Single by INXS

from the album Elegantly Wasted
- B-side: "Need You Tonight"
- Released: 10 March 1997
- Recorded: Mid-1996
- Genre: Alternative rock
- Length: 4:32 (album version); 3:53 (single edit);
- Label: Mercury
- Songwriters: Michael Hutchence; Andrew Farriss;
- Producer: Bruce Fairbairn

INXS singles chronology
| "The Strangest Party (These Are the Times)" (1994) | "Elegantly Wasted" (1997) | "Everything" (1997) |

= Elegantly Wasted (song) =

1997 single by INXS

"Elegantly Wasted" is the title track and first single released from the album Elegantly Wasted by Australian band INXS. The single was released in Europe, Japan, Australia, South Africa, Canada, and the United States.

==Background==
The song is said to have been written after Michael Hutchence and Bono from U2 went out for a "night on the town".

Released as a single on 10 March 1997, the song became the band's fourth and final number-one single in Canada, topping the RPM 100 Hit Tracks chart for three weeks in May and June 1997. In the United States, the song did not chart on the Billboard Hot 100 due to rules in place at the time regarding commercial releases, but it did reach number 27 on the Billboard Hot 100 Airplay chart. The song also peaked at number 48 in the band's native Australia and reached the top 40 in Iceland, Switzerland, and the United Kingdom.

==Lyrical content==
After an argument with Noel Gallagher of Oasis, Hutchence added some additional vocals to the chorus, which the rest of the band were unaware of until months after the album's release. When listening for it, the chorus can either be heard as "I am elegantly wasted" or "I am better than Oasis". This was further to an altercation between Hutchence and the Gallagher brothers at the 1996 Brit Awards. At the awards, Noel Gallagher collected an award from Hutchence by saying, "Has-beens should not be presenting awards to gonna-be's." It was also reported that Liam and Hutchence had a scuffle backstage with Hutchence throwing a fire extinguisher at Liam following some disparaging remarks he made about his then-lover Paula Yates.

==B-sides==
The B-sides on the first CD single included INXS's biggest hit "Need You Tonight", a 1995 mix of "Original Sin" by Chris & James and a remix of album track "I'm Only Looking" from Full Moon, Dirty Hearts by David Morales. The second CD single included three remixes of "Elegantly Wasted" by dance artists Shagsonic and G-Force.

Stored items
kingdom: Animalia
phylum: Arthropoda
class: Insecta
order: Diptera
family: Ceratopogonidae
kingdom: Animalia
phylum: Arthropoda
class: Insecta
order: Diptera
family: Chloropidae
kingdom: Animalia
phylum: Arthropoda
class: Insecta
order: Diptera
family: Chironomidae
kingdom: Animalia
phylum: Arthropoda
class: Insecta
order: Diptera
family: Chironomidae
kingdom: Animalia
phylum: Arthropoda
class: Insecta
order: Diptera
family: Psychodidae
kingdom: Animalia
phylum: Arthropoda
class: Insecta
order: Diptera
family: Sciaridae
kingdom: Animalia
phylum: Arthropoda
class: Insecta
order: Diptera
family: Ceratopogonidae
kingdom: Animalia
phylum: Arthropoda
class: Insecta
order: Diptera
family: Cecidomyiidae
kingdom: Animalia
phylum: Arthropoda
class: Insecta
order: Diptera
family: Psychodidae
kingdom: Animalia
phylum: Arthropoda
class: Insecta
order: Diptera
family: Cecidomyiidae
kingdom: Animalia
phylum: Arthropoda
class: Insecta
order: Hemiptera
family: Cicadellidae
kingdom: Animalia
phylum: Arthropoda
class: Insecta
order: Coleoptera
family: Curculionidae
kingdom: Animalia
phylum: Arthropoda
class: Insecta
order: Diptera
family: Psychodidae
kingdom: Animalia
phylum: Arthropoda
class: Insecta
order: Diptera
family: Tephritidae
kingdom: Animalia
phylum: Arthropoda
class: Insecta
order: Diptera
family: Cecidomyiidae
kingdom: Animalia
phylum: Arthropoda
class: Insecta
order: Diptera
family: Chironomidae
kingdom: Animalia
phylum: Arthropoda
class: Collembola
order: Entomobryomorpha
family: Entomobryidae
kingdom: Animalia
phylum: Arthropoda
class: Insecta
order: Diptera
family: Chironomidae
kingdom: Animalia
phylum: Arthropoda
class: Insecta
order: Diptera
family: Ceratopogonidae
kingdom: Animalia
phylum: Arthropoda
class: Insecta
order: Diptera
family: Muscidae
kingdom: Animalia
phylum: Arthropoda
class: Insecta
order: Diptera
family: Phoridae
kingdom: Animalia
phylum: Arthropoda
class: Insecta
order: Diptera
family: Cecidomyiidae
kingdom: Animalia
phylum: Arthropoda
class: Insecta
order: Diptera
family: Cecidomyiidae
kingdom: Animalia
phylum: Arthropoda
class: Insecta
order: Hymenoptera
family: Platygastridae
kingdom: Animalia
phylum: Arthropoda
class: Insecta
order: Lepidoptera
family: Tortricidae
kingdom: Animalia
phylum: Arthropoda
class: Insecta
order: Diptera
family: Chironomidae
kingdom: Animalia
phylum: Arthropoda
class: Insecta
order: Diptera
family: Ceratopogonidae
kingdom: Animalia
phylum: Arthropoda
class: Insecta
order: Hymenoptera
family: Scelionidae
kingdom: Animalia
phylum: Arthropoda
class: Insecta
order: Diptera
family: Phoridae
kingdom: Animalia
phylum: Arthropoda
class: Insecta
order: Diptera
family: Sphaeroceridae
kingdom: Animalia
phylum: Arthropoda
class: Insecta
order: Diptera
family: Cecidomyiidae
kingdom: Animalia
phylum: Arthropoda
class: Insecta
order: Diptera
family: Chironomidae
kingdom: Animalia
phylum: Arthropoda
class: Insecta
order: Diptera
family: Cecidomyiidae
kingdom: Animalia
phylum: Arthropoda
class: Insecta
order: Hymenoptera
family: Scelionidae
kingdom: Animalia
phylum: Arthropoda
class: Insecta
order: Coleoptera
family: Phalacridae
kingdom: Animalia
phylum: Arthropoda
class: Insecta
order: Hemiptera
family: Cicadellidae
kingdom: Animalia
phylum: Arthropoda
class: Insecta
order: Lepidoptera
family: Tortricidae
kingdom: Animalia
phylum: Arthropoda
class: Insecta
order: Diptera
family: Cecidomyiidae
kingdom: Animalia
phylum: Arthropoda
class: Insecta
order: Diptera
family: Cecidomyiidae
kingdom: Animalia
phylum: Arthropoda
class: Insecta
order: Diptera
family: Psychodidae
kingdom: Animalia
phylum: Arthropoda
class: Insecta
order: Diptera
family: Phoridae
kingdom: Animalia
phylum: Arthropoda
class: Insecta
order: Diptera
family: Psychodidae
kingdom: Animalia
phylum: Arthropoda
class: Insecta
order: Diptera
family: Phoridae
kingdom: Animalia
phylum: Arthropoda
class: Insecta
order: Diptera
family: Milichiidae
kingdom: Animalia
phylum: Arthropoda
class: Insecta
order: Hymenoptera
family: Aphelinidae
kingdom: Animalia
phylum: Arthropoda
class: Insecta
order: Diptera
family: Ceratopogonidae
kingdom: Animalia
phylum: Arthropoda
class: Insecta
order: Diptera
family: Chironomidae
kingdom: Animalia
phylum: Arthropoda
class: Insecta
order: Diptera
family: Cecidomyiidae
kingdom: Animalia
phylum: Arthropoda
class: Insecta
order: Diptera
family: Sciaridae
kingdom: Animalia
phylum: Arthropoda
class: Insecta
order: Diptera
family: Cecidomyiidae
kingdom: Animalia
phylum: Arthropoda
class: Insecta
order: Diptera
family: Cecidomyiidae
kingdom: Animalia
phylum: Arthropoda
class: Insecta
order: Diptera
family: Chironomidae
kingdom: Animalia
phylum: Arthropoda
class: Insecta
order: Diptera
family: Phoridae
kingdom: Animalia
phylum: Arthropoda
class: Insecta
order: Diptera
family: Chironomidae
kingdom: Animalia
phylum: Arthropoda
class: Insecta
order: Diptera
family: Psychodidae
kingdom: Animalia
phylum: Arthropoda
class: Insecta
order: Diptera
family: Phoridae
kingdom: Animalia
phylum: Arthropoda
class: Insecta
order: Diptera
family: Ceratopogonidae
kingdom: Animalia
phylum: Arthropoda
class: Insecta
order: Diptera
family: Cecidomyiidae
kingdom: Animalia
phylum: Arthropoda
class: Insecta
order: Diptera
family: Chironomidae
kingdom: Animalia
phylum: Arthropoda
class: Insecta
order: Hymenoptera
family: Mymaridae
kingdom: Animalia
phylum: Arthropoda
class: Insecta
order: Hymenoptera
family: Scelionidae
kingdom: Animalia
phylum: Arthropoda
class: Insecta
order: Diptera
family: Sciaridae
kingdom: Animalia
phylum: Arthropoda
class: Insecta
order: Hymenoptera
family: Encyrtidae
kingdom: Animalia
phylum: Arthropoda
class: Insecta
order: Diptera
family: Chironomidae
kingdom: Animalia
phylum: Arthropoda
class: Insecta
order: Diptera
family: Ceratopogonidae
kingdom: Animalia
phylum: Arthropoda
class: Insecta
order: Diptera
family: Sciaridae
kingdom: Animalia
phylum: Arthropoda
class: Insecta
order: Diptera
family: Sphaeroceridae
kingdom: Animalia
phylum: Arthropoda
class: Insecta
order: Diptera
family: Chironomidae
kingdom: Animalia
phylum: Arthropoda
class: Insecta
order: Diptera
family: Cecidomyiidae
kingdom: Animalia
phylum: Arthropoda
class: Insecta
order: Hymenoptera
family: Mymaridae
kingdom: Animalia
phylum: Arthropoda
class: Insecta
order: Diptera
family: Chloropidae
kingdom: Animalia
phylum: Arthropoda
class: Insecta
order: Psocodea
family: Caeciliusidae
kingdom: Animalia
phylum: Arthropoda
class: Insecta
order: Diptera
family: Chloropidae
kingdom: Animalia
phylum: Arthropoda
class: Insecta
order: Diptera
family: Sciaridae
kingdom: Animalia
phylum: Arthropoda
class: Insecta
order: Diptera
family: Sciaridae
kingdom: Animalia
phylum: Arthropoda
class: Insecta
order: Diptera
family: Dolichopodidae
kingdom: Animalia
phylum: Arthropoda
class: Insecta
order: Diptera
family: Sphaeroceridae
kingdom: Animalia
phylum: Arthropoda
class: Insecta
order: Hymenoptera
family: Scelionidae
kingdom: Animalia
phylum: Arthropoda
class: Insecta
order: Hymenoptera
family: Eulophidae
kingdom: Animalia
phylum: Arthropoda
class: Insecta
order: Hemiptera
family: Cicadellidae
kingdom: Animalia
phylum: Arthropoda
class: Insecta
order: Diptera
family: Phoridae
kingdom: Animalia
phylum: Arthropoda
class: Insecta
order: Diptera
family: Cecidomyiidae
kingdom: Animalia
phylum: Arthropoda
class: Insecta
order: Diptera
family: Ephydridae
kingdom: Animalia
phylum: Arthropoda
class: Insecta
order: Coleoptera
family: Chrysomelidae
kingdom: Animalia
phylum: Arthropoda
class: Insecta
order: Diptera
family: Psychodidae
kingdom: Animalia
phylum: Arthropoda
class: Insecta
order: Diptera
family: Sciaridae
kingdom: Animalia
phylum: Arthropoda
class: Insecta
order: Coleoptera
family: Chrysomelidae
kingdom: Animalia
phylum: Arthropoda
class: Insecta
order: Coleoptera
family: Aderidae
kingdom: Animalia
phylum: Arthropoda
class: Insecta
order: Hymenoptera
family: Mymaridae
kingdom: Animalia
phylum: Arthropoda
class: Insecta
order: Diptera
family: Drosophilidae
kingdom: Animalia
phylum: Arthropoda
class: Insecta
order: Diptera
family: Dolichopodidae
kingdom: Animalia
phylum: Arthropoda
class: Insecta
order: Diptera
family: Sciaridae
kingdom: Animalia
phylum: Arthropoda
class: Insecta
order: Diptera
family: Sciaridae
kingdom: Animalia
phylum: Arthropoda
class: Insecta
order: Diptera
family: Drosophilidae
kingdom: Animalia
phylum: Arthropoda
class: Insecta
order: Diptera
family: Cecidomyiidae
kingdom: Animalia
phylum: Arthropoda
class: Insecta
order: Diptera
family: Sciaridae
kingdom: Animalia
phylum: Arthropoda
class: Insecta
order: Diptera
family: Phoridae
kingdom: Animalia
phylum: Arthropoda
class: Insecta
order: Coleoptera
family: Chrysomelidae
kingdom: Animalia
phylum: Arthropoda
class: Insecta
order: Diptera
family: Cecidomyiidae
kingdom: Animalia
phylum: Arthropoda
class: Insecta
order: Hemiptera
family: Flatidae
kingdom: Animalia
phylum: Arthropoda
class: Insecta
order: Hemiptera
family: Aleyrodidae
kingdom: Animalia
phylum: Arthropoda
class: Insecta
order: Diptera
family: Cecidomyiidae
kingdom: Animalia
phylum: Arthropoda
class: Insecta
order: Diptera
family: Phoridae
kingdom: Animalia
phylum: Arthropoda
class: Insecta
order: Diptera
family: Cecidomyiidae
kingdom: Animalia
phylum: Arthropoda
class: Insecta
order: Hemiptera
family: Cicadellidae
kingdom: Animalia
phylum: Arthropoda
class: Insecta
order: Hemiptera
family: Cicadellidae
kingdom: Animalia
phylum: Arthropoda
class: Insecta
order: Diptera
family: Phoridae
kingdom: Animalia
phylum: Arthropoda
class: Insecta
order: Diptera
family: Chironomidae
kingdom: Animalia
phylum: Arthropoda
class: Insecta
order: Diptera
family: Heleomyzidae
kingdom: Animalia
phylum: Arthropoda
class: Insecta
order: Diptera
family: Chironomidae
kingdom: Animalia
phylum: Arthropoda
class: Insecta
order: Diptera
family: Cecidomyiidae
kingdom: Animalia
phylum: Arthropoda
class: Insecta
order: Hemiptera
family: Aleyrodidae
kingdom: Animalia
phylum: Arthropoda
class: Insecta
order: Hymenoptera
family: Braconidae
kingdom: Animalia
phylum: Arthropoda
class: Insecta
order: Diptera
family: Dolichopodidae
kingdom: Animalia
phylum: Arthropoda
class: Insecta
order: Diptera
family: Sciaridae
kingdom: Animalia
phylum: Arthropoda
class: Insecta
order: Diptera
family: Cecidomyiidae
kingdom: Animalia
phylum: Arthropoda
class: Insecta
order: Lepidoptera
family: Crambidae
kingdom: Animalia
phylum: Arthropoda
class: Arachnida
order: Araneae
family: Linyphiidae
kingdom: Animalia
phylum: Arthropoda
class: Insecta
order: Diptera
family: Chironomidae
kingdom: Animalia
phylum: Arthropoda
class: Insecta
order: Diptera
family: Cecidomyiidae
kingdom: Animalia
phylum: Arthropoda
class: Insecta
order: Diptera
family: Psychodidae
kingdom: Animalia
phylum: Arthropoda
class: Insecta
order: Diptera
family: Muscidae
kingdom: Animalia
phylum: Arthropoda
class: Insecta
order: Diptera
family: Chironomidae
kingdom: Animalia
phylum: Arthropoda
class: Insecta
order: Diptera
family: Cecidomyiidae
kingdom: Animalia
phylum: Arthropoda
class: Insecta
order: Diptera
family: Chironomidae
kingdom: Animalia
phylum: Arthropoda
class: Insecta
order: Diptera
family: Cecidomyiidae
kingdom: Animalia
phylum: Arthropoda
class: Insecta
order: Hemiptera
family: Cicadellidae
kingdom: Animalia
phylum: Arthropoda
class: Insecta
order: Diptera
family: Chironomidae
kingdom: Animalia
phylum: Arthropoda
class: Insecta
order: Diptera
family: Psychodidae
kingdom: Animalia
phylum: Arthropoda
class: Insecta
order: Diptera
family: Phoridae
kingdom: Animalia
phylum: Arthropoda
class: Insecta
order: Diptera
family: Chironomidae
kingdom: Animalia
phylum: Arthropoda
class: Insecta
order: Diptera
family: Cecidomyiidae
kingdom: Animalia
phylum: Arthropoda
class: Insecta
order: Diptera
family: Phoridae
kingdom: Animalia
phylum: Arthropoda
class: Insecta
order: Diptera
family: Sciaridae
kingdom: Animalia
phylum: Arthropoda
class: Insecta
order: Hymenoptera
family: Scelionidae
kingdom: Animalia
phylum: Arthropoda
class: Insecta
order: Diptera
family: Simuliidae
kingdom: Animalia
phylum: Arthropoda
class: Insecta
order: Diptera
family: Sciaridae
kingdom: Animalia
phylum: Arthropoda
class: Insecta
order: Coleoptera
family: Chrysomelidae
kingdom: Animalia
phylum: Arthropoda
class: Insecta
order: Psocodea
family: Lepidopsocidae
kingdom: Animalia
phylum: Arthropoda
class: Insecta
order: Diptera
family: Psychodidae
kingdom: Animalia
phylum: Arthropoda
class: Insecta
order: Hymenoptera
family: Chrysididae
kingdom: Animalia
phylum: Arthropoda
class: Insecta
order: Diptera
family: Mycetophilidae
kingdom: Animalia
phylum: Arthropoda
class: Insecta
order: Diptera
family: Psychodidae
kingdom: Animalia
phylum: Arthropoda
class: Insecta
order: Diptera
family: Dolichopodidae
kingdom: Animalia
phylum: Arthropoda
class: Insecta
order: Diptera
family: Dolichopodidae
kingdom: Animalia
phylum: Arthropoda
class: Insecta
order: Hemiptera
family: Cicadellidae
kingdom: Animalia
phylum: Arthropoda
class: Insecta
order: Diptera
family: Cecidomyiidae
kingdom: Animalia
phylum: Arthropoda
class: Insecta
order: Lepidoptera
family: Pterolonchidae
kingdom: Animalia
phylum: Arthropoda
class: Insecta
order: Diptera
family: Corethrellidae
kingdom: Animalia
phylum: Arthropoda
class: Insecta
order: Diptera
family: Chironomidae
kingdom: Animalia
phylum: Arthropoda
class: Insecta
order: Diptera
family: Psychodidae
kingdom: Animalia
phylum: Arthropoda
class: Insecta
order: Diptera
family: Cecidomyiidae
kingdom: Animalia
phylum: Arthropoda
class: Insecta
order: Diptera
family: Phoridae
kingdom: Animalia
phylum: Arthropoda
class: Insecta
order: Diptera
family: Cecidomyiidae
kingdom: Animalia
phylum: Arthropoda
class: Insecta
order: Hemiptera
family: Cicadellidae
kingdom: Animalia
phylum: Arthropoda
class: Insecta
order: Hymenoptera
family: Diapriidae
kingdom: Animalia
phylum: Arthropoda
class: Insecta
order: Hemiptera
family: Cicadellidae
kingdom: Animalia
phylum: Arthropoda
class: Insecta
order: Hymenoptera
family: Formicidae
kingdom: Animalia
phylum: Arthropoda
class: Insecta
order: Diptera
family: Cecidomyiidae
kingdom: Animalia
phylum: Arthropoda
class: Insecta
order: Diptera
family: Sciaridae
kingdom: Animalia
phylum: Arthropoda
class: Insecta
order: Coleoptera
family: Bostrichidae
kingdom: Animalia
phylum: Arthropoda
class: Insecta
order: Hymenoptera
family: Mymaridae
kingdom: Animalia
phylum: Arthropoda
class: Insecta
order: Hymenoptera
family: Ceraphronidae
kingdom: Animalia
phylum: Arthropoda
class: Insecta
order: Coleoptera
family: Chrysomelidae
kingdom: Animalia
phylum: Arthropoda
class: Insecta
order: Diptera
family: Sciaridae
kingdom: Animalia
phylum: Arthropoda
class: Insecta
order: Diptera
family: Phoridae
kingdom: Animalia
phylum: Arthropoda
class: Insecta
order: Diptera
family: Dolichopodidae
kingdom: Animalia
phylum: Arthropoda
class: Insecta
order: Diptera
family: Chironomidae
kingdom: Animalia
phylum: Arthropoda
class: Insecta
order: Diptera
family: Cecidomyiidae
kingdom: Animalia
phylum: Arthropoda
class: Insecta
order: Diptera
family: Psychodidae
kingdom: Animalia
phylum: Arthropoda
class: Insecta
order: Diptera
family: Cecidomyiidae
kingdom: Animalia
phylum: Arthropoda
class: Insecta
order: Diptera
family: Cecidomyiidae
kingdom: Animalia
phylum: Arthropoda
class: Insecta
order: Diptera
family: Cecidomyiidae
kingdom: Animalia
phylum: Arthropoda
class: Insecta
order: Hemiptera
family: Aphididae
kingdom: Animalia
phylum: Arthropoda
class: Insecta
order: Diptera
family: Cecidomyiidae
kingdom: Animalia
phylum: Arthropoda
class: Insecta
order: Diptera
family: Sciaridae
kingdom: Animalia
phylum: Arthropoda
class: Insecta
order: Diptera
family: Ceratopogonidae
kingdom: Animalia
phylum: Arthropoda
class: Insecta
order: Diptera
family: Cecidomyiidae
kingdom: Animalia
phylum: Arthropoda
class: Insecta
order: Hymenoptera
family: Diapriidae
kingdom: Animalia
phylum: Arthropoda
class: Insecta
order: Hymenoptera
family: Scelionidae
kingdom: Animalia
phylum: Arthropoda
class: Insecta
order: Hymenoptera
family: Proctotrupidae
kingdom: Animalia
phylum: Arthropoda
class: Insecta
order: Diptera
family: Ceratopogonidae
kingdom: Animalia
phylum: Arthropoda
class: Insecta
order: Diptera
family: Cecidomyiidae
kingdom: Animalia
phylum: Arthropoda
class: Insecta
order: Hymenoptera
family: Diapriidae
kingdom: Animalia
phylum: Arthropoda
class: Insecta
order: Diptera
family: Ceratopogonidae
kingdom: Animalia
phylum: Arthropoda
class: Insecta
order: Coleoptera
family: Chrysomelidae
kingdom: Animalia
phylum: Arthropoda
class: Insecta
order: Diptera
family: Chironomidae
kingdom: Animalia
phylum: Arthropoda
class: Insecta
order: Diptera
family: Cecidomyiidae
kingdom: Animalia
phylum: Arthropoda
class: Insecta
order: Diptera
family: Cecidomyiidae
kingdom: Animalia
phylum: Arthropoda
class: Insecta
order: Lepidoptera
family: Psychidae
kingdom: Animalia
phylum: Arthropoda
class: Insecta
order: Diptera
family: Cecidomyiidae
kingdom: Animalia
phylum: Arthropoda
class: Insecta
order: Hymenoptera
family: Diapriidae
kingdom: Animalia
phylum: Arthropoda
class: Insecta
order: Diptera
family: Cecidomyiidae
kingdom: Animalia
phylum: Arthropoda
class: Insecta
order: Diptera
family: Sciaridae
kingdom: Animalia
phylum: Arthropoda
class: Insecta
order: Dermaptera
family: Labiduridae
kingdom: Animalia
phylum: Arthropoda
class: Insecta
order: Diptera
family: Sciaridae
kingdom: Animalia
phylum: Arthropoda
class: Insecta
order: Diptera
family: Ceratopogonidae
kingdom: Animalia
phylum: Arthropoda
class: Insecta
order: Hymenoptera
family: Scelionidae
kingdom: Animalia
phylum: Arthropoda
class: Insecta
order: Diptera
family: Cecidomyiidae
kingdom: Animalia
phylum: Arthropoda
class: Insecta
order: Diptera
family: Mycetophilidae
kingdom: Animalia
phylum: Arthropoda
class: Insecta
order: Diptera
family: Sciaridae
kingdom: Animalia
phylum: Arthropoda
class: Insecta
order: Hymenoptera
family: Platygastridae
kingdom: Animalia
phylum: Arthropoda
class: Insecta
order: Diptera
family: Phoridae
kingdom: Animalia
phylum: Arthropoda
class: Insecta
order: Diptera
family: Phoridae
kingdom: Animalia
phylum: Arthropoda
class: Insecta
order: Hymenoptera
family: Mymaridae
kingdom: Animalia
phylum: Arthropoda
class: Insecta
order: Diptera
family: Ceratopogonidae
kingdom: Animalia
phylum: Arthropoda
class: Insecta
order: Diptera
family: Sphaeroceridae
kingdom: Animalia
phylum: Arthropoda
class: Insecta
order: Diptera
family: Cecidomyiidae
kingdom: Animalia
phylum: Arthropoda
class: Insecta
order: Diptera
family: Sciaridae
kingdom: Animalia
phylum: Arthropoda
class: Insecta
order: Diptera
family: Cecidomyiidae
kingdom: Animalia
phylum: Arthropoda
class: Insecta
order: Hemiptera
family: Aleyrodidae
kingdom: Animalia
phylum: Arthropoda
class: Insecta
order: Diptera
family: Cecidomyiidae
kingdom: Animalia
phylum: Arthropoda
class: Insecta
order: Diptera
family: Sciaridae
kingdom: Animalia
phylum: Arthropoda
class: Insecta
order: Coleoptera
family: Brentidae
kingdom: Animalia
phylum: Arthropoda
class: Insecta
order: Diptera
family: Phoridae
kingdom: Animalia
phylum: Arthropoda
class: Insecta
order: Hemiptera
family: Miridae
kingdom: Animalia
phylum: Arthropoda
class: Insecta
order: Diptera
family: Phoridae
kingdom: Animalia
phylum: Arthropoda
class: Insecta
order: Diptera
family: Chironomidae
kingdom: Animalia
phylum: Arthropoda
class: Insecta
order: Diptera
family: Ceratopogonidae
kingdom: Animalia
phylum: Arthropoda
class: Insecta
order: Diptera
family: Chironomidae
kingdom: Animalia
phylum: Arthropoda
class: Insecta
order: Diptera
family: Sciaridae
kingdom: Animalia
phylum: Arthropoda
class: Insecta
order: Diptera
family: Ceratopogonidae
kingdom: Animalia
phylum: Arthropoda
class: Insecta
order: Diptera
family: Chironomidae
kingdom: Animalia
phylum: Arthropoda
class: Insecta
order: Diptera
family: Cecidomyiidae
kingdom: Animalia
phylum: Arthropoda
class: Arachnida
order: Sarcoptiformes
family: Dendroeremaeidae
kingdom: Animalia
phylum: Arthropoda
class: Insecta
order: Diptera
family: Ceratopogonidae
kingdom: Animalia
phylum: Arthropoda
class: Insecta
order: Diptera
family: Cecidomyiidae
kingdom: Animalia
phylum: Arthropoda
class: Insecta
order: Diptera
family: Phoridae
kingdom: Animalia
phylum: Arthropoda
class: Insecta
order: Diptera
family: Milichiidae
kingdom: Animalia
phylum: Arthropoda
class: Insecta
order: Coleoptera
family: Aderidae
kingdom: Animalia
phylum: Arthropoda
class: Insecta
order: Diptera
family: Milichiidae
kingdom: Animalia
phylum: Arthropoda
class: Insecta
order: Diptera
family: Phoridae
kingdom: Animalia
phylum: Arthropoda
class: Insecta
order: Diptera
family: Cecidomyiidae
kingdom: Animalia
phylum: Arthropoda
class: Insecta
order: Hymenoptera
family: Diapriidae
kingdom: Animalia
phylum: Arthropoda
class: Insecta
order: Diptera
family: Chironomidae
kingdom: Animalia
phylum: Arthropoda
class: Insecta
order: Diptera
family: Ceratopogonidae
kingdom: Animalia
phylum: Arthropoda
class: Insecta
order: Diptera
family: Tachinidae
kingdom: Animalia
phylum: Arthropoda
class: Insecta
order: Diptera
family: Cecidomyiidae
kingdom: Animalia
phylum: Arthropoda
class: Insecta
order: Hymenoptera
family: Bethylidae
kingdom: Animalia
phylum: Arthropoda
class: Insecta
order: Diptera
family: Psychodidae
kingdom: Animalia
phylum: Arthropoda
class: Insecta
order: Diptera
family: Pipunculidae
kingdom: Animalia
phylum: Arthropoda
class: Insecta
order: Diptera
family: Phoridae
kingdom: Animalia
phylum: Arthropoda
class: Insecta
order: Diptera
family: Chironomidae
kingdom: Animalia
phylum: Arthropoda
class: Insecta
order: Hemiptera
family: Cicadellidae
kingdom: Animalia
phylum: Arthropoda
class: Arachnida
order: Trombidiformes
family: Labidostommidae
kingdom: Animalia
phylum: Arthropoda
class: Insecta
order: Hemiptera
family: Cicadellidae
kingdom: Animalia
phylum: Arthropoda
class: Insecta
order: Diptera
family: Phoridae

▸ Work to do
1) According to the article on the INXS song "Elegantly Wasted" above, for how many weeks did the single top Canada's RPM 100 Hit Tracks chart?
2) Translate this sentence from the article on the INXS song "Elegantly Wasted" into French: "The single was released in Europe, Japan, Australia, South Africa, Canada, and the United States."
3) Continue the article on the INXS song "Elegantly Wasted," starting after its last sentence.

▸ Replies
1) Three weeks, in May and June 1997.

2) Le single est sorti en Europe, au Japon, en Australie, en Afrique du Sud, au Canada et aux États-Unis.

3)
==Music video==
Directed by English music director Walter Stern, the video was shot over two days in January 1997, and features the band wandering around an airport terminal as the awaiting passengers begin to watch and interact with the band. A small set was built in Los Angeles to resemble the interiors of an airport with extras being brought in to play the passengers. The video also includes snippets and brief clips taken from the Elegantly Wasted video shoot which were photographed and used for the album's cinematic cover art.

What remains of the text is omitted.